* Exercise tasks:
1. Answer these questions from the article on Alignment Jackson:
(a) From which city did Anthony Johnson relocate to Jackson?
(b) Where is Shawna Davie going for her year-long fellowship?
(c) Which organizations are named as Alignment Jackson's partners and major supporters?
2. Can you summarize the article on Alignment Jackson in two sentences?
3. Could you carry the article on Alignment Jackson forward from its final sentence?

* Provided passage:
Now that Anthony Johnson has unloaded the moving truck and started unpacking from his relocation from Nashville to Jackson, he's ready for his next logistical challenge—as executive director of Alignment Jackson, an organization dedicated to supporting and improving Jackson Public Schools through community engagement and support.
Previously, Johnson worked for Alignment Nashville—the model for the Jackson initiative—and was the lead coach for former Alignment Jackson executive director and co-founder Shawna Davie. Johnson arrives to helm Alignment Jackson just as Davie departs for a year-long fellowship in New York. With the ascension of another high-profile booster, Tony Yarber, to the mayor's office in April, Alignment Jackson could have easily slipped into oblivion.
However, the seamlessness with which Johnson has picked up where Davie left off is at the core of Alignment Jackson's mission, which is to help allow community and corporate partners to support JPS without the students ever missing a beat.
"We can do more. And sometimes it's not money," Johnson said. "It's five more minutes. It's taking an hour a week to go tutor and understanding that stuff has an impact. It is our job and our responsibility to help people define that impact." Johnson emphasized Alignment Jackson is not part of a charter-school movement but a program to help improve JPS. "Charter schools are public schools, and the purpose of Alignment Nashville and Alignment Jackson is to support public schools," he said.
Johnson said the other Alignment sites including Nashville and Rockford, Ill., are not charter-school movements either. "In Rockford I do know their schools were performing well then they looked at charter schools. Then the charter-school experiments didn't work, and then they looked at the Alignment process," Johnson said.
Because of his involvement in the organization, Johnson said his decision to come to Jackson was an easy one to sustain the program's momentum. The drivers of that momentum are Alignment Jackson's business partners, who are working together to improve JPS, he said.
The United Way of the Capital Area, Jackson Chamber of Commerce, Jackson Public Schools and the City of Jackson are Alignment Jackson's partners and major supporters. They have helped in their areas of influence. For example, David Pharr, the education committee chairman for the Jackson Chamber of Commerce, said the Chamber of Commerce connects businesses to Jackson and also recruits sponsors for Alignment Jackson.

* Records:

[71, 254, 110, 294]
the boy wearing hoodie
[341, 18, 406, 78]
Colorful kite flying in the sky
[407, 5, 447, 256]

* Replies:
1.
(a) Nashville.
(b) New York.
(c) The United Way of the Capital Area, the Jackson Chamber of Commerce, Jackson Public Schools and the City of Jackson.

2. Anthony Johnson, who previously worked for Alignment Nashville and coached co-founder Shawna Davie, has moved from Nashville to become executive director of Alignment Jackson, an organization that supports Jackson Public Schools through community engagement. Johnson stressed that the program is not a charter-school movement but an effort to help public schools, with momentum driven by partners such as the United Way of the Capital Area, the Jackson Chamber of Commerce, Jackson Public Schools and the City of Jackson.

3.
"The kids that are coming through the public schools define our quality of life in the future, and business, in particular, has an invested interest in making sure they are prepared to contribute," Pharr said.
Alignment supporters say businesses can reap the benefits of creating the next work force comprised of more qualified workers through increased exposure and applicable education experiences because of Alignment Jackson, but the impact goes beyond economics.
"In some cases, it is deeper than money. It's working with these young people and teaching them what it takes to be successful, what it takes to be professional. It's reframing the conversation and opening up another world to them that they wouldn't otherwise get," Johnson said.
The businesses involved spread their funds and knowledge to help students explore different fields through interactional experiences, especially at the Career Exploration Fair and through the freshman academies. Pharr said the response from business regarding Alignment Jackson has been positive so far.
JPS ninth graders will begin "academies" during the fall. The learning communities will be comprised of students with similar interests in concentrations such as law, business, communication and finance. Businesses can help the academies through donating money, equipment and time including tutoring opportunities.
Alignment Jackson is also involved in literacy initiatives for elementary students during the summer using community resources such as publicity promoting literacy throughout the city, parent workshops that provide instruction for how to teach children to read and how read with children, book donations and community and corporate volunteer hosted family literacy events.
Robert Lesley, public affairs director for Atmos Energy, said it makes good business sense to join with Alignment Jackson because the program will better educate students and improve the school district, which will help attract families to Jackson.
"We want Jackson to succeed. Jackson is our largest customer base in Mississippi, and we want Jackson to progress and to do better in the future," Lesley said. "And the key to doing better in the future is education."
Based in the state's most populous city and the largest urban school district, the effects of Alignment Jackson could ripple throughout Mississippi, which has a chronically underfunded and low-performing public-education system that makes some businesses think twice before investing here.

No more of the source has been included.